### [DATA RECORDS]
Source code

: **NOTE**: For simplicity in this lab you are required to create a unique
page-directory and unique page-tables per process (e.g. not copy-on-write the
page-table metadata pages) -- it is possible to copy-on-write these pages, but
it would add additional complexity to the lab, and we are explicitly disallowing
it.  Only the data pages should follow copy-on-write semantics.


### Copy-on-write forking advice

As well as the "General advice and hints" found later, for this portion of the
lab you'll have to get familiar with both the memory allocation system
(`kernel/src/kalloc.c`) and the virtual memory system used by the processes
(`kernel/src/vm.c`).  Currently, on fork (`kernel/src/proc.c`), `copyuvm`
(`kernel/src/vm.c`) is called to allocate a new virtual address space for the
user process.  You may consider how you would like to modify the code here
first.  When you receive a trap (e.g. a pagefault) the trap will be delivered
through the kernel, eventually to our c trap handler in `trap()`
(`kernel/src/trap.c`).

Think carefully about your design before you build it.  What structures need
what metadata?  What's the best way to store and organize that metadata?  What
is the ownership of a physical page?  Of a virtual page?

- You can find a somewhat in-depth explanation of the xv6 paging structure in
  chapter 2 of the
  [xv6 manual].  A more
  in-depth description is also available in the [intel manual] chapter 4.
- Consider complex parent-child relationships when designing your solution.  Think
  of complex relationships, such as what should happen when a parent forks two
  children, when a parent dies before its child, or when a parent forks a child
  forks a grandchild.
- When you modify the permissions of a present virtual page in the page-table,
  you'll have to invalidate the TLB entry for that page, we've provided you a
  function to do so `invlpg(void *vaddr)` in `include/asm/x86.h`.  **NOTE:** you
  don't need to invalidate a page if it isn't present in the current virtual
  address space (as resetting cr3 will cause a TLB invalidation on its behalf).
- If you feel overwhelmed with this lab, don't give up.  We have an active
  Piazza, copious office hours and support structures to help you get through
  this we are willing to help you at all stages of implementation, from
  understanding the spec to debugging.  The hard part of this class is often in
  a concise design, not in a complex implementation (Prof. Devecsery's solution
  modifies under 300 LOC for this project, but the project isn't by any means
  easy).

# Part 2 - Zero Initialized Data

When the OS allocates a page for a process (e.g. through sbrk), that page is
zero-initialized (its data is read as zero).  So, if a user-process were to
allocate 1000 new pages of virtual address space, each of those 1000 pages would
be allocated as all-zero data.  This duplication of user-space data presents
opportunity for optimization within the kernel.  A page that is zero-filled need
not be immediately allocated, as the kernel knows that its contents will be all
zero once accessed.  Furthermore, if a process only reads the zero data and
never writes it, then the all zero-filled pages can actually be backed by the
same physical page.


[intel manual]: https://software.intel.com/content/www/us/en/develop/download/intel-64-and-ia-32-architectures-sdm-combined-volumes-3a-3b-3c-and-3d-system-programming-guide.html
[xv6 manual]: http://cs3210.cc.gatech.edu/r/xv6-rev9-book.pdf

### [THE TASK]
Using the entries above, output exactly the lines between the line holding "Piazza, copious office" and the line holding "When the OS", end lines included, and nothing more.

### [RESPONSE FOR THIS EXERCISE]
  Piazza, copious office hours and support structures to help you get through
  this we are willing to help you at all stages of implementation, from
  understanding the spec to debugging.  The hard part of this class is often in
  a concise design, not in a complex implementation (Prof. Devecsery's solution
  modifies under 300 LOC for this project, but the project isn't by any means
  easy).

# Part 2 - Zero Initialized Data

When the OS allocates a page for a process (e.g. through sbrk), that page is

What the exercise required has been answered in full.